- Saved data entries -
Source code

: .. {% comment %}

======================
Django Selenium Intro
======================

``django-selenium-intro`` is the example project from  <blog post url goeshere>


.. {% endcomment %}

- DIRECTIONS -
Retype every entry above, word for word.

- RESULT OF THIS TASK -
Source code

: .. {% comment %}

======================
Django Selenium Intro
======================

``django-selenium-intro`` is the example project from  <blog post url goeshere>


.. {% endcomment %}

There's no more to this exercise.